Doug showed me a view out the back doors of the Petty shops ... from a distance. Although we didn't walk all the way down to the metaphorical 'water's edge', he did point out a couple of neat old vehicles including:
- a 1978 Chrysler Imperial owned by Richard that Doug thinks the King will want to restore at some point
- an old Datsun or Nissan sports car owned by Kyle - maybe a 240Z from the mid 1970s.
- a car belonging to Timmy Petty, Maurice Petty's son and Richard's nephew.
- an old Dodge diesel cab from the 1970s with fading light blue and white paint - most likely this one used in 1978.
The rocking chairs Lee always sat in are still there on the front porch.
I headed back towards my rental car and decided to grab this one last photo of a Petty's Garage hauler. There isn't anything spectacular about it or anything of historical significance to it that I could tell. But with a digital camera, I figured what the heck, right? Snap away unlike in the film days.
I'm so glad I paused that extra moment or two to take a silly tourist picture. Because after I snapped a couple versions of the truck, up rolled this black Lincoln coupe that parked just outside the main lobby door.

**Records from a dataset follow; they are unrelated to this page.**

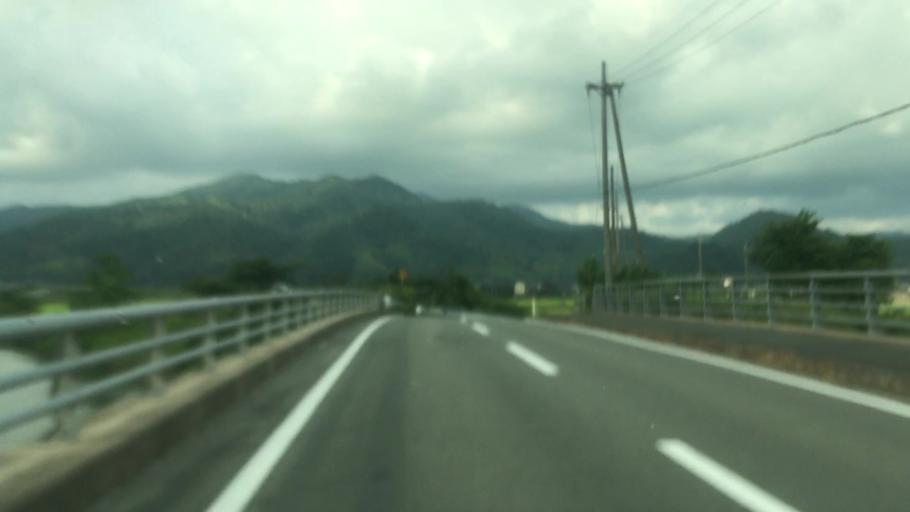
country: JP
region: Hyogo
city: Toyooka
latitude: 35.5644
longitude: 134.8053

The door opened and there he was. The King. Hat, sunglasses, cowboy hoots. He tossed me a "how ya doin'?" as he closed the door. Just to return the greeting, I replied with not much more than "well hey King!" He commented on the warmth of the spring day and then inside the door he disappeared. He was clearly there for a meeting to get some business done - not to chit-chat with me about my 43 cap and Schaefer beer t-shirt.
So I'll label our meet-and-greet as a close encounter vs. a personal encounter. Nonetheless, his arrival was totally unexpected and capped a great visit. Doug told me earlier in the visit that he had been at the shop the day before. He suspected Richard may have gone to Charlotte the day of my visit to check on race prep for California. Turns out his mis-prediction was to my favor.

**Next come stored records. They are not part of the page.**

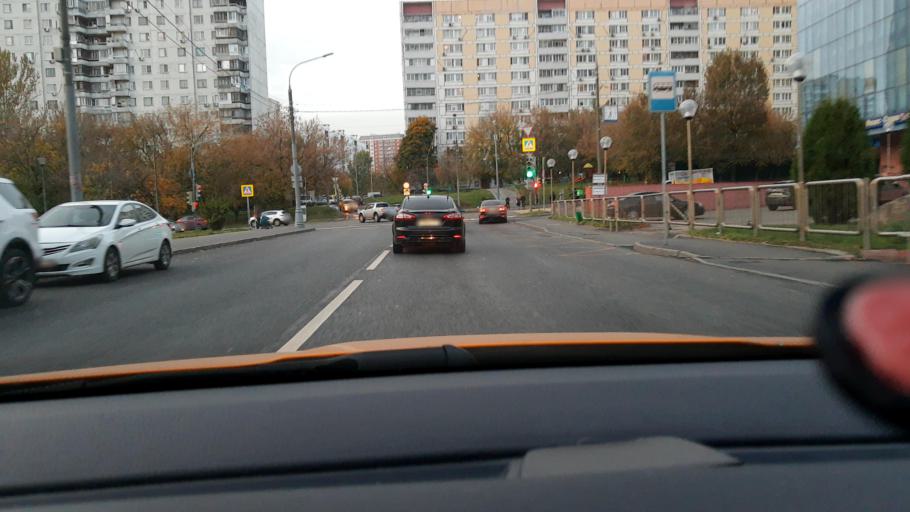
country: RU
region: Moscow
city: Kozeyevo
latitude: 55.8693
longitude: 37.6298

I followed him into the lobby - or at least tried to. By the time I arrived 20 paces behind, I could see his back in the meeting room into which he immediately went. I asked the receptionist Libby if there was any hope that his meeting might be a short one so I could have the chance for a hand shake before leaving. She really didn't know.
She made a final stroll with me to the parts department to get me a Petty's Garage t-shirt. On the way, I ran into Doug again. He was about as excited for me as I was myself. "He's here! Did you get to meet him? I thought you'd already left and missed him." I told him about the close vs. personal encounter, and he laughed about my long out.

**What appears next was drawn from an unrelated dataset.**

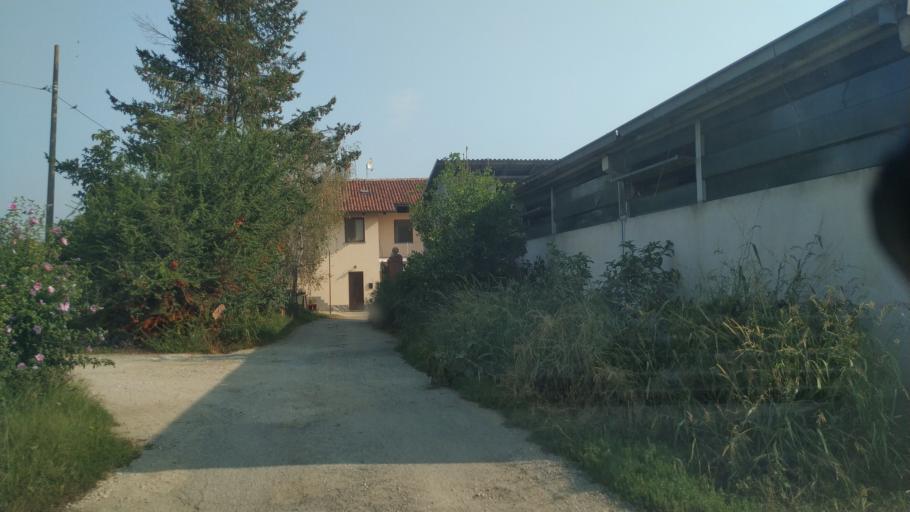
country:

I left a Petty book from the 1970s with Libby to see if she would have Richard autograph it for me. She agreed to make sure he signed it and return to me as soon as she could.
And with that, my visit was over. I wish I'd had more time. How I wanted to just sit on a stack of tires in the corner of the shop and eavesdrop on various stories about all the things that have happened in the almost 60 years of racing history in Level Cross, NC.